# Pest Patrol?



## Maggz (Jun 27, 2003)

I own Adaware Spybot Spysweeper for scanning. I was thinking of adding Pest Patrol to the mix as their eval dug up stuff the other 3 didnt! Is this program just pulling my leg or is it really this good. Ive had past experiences with it and I didnt like it but this new version seems better. Tell me what you think.


----------



## mach9 (Jan 26, 2004)

Hi Maggz:

I used Pest Patrol on my old 98SE computer. No problems, picked up a few things the standards didn't. Screen Savers recommended it, Leo LaPort, I believe. Recently Kevin Mitnick recommended it. It's on my XP Pro now. Again, no problems and it does pick up registry remnants which Spybot and Adaware missed. Mary Ann


----------



## hewee (Oct 26, 2001)

I think you have to buy it too as getting the trial version does not remover anything but only showes you want you can remove.

Maybe mach9 could tell you if this is true.

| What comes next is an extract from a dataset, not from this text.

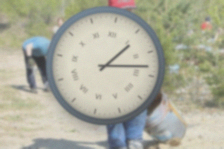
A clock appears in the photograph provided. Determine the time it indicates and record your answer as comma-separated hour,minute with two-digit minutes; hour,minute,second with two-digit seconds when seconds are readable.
1,13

OK I found this from there site.

"How does PestPatrol Evaluation copy differ from the licenced version?"
The evaluation version is unable to delete files or quarantine them. There are no other differences.


----------



## Maggz (Jun 27, 2003)

I picked it up.. Its alright.


----------



## hewee (Oct 26, 2001)

I hear that it is a good program.


----------



## Rhettman5.1 (Sep 25, 2002)

I give it a thumbs down...not that it's bad, rather it's to good..I installed it and found that EVERY site I visited that saved cookie settings was auto spyware...google toolbar was considered spyware...fresh download and affiliates...spyware....yup...TSG...spyware.... so just for fun .. I had it "fix" all my problems...results ... New computer, Athlon XP2400.. 512 Mg Ram ..W2K..Crashed to reboot at start-up !!.. Thank GOD I had a drive image to back up to... I DO NOT recomend this program.. it's too over the top for the casual (me) user, and unrealiable as far as I am concerned... Rhett


----------



## hewee (Oct 26, 2001)

OK now I hear it is not a good program. 

Wow rhett thanks for the heads up.


----------



## Maggz (Jun 27, 2003)

I am pretty displeased with it.. It flags so much as spyware that isnt. I returned it.


----------



## Skivvywaver (Mar 18, 2001)

I have used many spy cleaners including pest patrol. I now use adaware pro, spybot, and spysweeper. All of them are great. Pest patrol flags anything and everything mostly for a selling gimmick I think. After you buy it and can actually remove what it finds you spend time undoing the fixes. 
Spysweeper is a good program for thorough scans and doesn't screw your works.


----------



## Maggz (Jun 27, 2003)

I also enjoy spysweeper


----------



## SIR****TMG (Aug 12, 2003)

yahoo's new browser helper has it built into it for free....looks for adware...COU PORTAL talks about it....just a note here only...read about it before you get the new yahoo browser helper...  the website is www.dozleng.com look under calander updates for all info from different dates alot of info here....


----------